_PROBLEM:_
Please quote the data below word for word, starting at the line that contains "based on the" and continuing through the last line of the data.

== DATA RECORDS

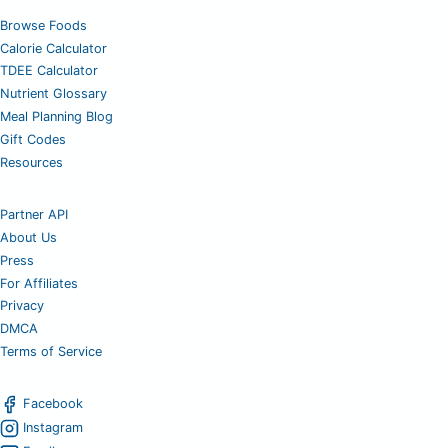
Browse Foods
Calorie Calculator
TDEE Calculator
Nutrient Glossary
Meal Planning Blog
Gift Codes
Resources
Partner API
About Us
Press
For Affiliates
Privacy
DMCA
Terms of Service
Facebook
Instagram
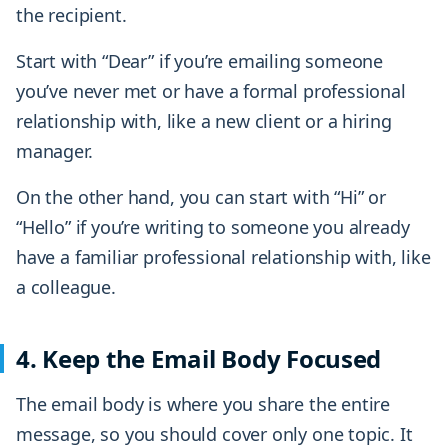
the recipient.
Start with “Dear” if you’re emailing someone
you’ve never met or have a formal professional
relationship with, like a new client or a hiring
manager.
On the other hand, you can start with “Hi” or
“Hello” if you’re writing to someone you already
have a familiar professional relationship with, like
a colleague.
4. Keep the Email Body Focused
The email body is where you share the entire
message, so you should cover only one topic. It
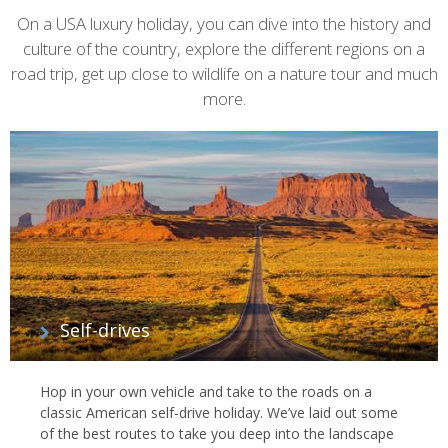
On a USA luxury holiday, you can dive into the history and
culture of the country, explore the different regions on a
road trip, get up close to wildlife on a nature tour and much
more.
Self-drives
Hop in your own vehicle and take to the roads on a
classic American self-drive holiday. We’ve laid out some
of the best routes to take you deep into the landscape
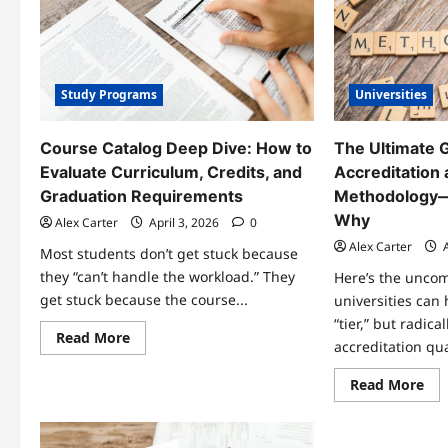
During
a
University
Campus
Visit
(Before
Study Programs
Universities
You
Enroll)
Course Catalog Deep Dive: How to
The Ultimate G
Evaluate Curriculum, Credits, and
Accreditation
Graduation Requirements
Methodology—
Why
Alex Carter
April 3, 2026
0
Alex Carter
A
Most students don’t get stuck because
they “can’t handle the workload.” They
Here’s the uncom
get stuck because the course...
universities can
“tier,” but radica
Read
Read More
accreditation qual
more
about
Course
Re
Read More
Catalog
mo
Deep
abo
Dive:
Th
How
Ult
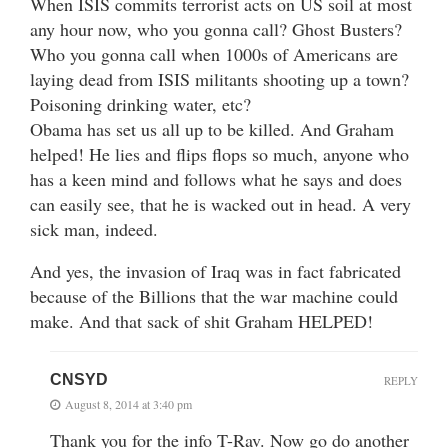
When ISIS commits terrorist acts on US soil at most
any hour now, who you gonna call? Ghost Busters?
Who you gonna call when 1000s of Americans are
laying dead from ISIS militants shooting up a town?
Poisoning drinking water, etc?
Obama has set us all up to be killed. And Graham
helped! He lies and flips flops so much, anyone who
has a keen mind and follows what he says and does
can easily see, that he is wacked out in head. A very
sick man, indeed.
And yes, the invasion of Iraq was in fact fabricated
because of the Billions that the war machine could
make. And that sack of shit Graham HELPED!
CNSYD
REPLY
August 8, 2014 at 3:40 pm
Thank you for the info T-Rav. Now go do another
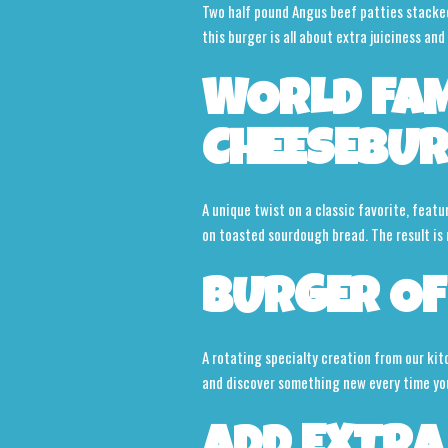
Two half pound Angus beef patties stacked 
this burger is all about extra juiciness and 
WORLD FA
CHEESEBU
A unique twist on a classic favorite, featu
on toasted sourdough bread. The result is r
BURGER OF
A rotating specialty creation from our kit
and discover something new every time you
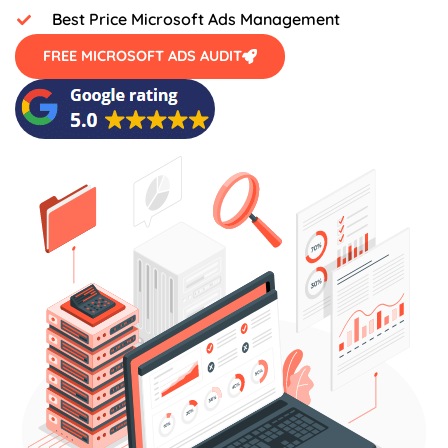
Best Price Microsoft Ads Management
FREE MICROSOFT ADS AUDIT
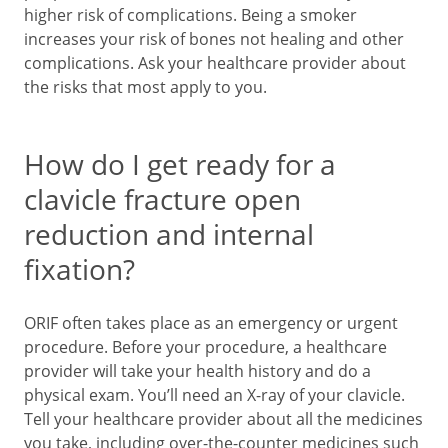
higher risk of complications. Being a smoker
increases your risk of bones not healing and other
complications. Ask your healthcare provider about
the risks that most apply to you.
How do I get ready for a
clavicle fracture open
reduction and internal
fixation?
ORIF often takes place as an emergency or urgent
procedure. Before your procedure, a healthcare
provider will take your health history and do a
physical exam. You’ll need an X-ray of your clavicle.
Tell your healthcare provider about all the medicines
you take, including over-the-counter medicines such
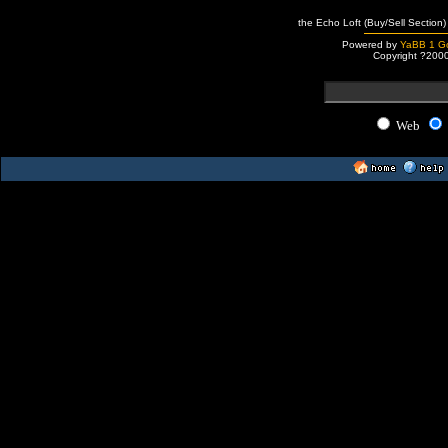
the Echo Loft (Buy/Sell Section)
Powered by
YaBB 1 Go
Copyright ?200
Web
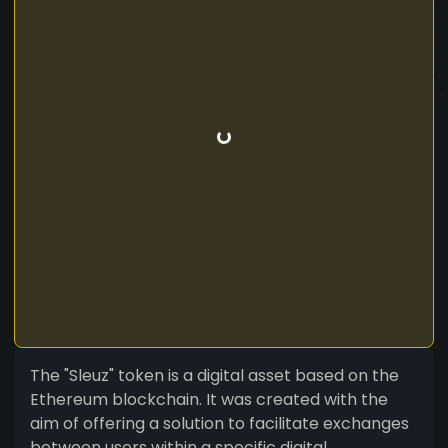
The "Sleuz" token is a digital asset based on the
Ethereum blockchain. It was created with the
aim of offering a solution to facilitate exchanges
between users within a specific digital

====

_ANSWER TO THIS PROBLEM:_
The "Sleuz" token is a digital asset based on the
Ethereum blockchain. It was created with the
aim of offering a solution to facilitate exchanges
between users within a specific digital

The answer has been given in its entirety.